A security official said the death toll could rise to as high as 40 as army commandos cleared out student hostels and classrooms.
A spokesman for the rescue workers, Bilal Ahmad Faizi, said 19 bodies had been recovered including students, guards, policemen and at least one teacher, named by media as chemistry professor Syed Hamid Husain.
Many of the dead were apparently shot in the head execution-style, TV footage showed.
Umar Mansoor, a senior Pakistani Taliban commander and the mastermind of a student massacre in December 2014 at a military-run school in nearby Peshawar, claimed responsibility for the assault and said it involved four of his men.
A senior security officer at the scene told Reuters 90 percent of the campus had been secured after a three-hour gunfight with the militants ended, and that 51 people were wounded. Four gunmen were killed.
The militants, using the cover of thick, wintry fog, scaled the walls of the Bacha Khan University in Charsadda, northwestern Khyber Pakhtunkhwa province, before entering buildings and opening fire on students and teachers in classrooms and hostels, police said.

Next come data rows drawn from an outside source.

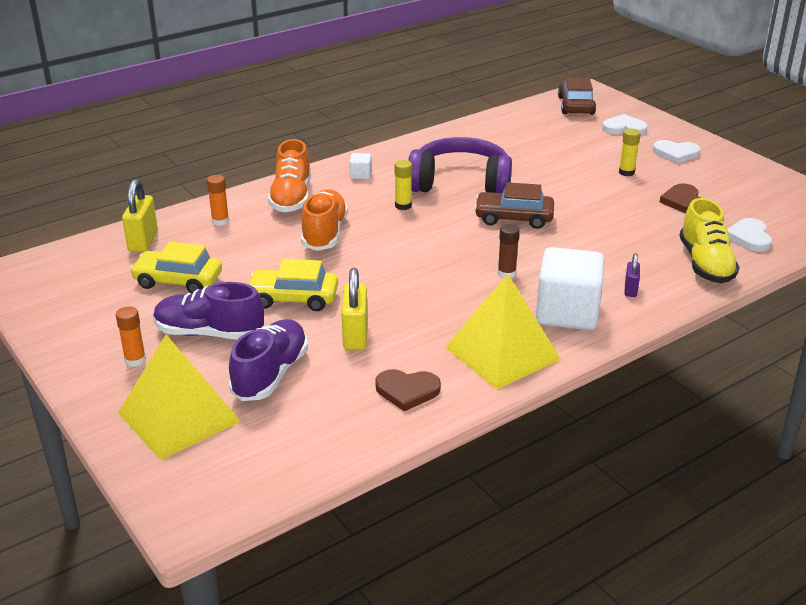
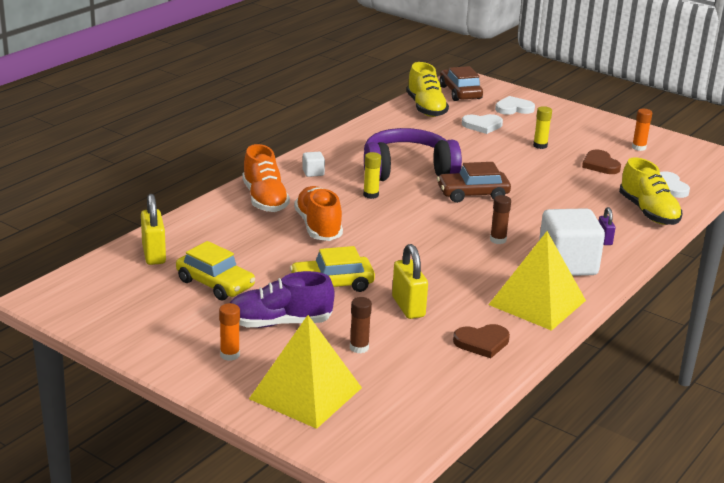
camera: 20 degrees left, 5 degrees down
yellow car [130,242,222,294] -> yellow car turned 135 degrees counterclockwise [176,241,255,300]
orange glue stick [207,175,229,226] -> orange glue stick moved to [632,109,652,151]
purple shoe [229,319,308,401] -> brown glue stick [350,297,372,353]
white heart [653,140,701,164] -> white heart moved to [462,114,503,134]
none -> yellow shoe [407,62,449,117]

Students told media they saw several young men wielding AK-47 guns storming the university housing where many students were sleeping.
“They came from behind and there was a big commotion,” an unnamed male student told a news channel from a hospital bed in Charsadda’s District Hospital. “We were told by teachers to leave immediately. Some people hid in bathrooms.”
The gunmen attacked as the university prepared to host a poetry recital on Wednesday afternoon to commemorate the death anniversary of Khan Abdul Ghaffar Khan, a popular ethnic Pashtun independence activist after whom the university is named.
RUMOURS OF ATTACK
Vice Chancellor Fazal Rahim told reporters that the university teaches over 3,000 students and was hosting an additional 600 visitors on Wednesday for the recital.
Police inspector Saeed Wazir said 70 percent of the students had been rescued.
“All students have been evacuated from the hostels, but militants are still hiding in different parts of the university and some students and staff are stuck inside,” he said before the firing had stopped, adding that it was unclear how many gunmen were involved.
Television footage showed military vehicles packed with soldiers driving into the campus as helicopters buzzed overhead and ambulances lined up outside the main gate while anxious parents consoled each other.
Shabir Khan, a lecturer in the English department, said he was about to leave his university housing for the department when firing began.
“Most of the students and staff were in classes when the firing began,” Khan said. “I have no idea about what’s going on but I heard one security official talking on the phone to someone and said many people had been killed and injured.”
Several schools had closed early on the weekend around Peshawar after rumours circulated of a possible attack.
Pakistan, which has suffered from years of jihadist militant violence, has killed and arrested hundreds of suspected militants under a major crackdown launched after the massacre of school children in December 2014 in Peshawar.
The school attack by six Pakistani Taliban gunmen hit a raw nerve in Pakistan and was seen as having hardened Pakistan’s resolve to fight militants along its lawless border with Afghanistan.
“We are determined and resolved in our commitment to wipe out the menace of terrorism from our homeland,” Prime Minister Nawaz Sharif said in a statement after Wednesday’s attack.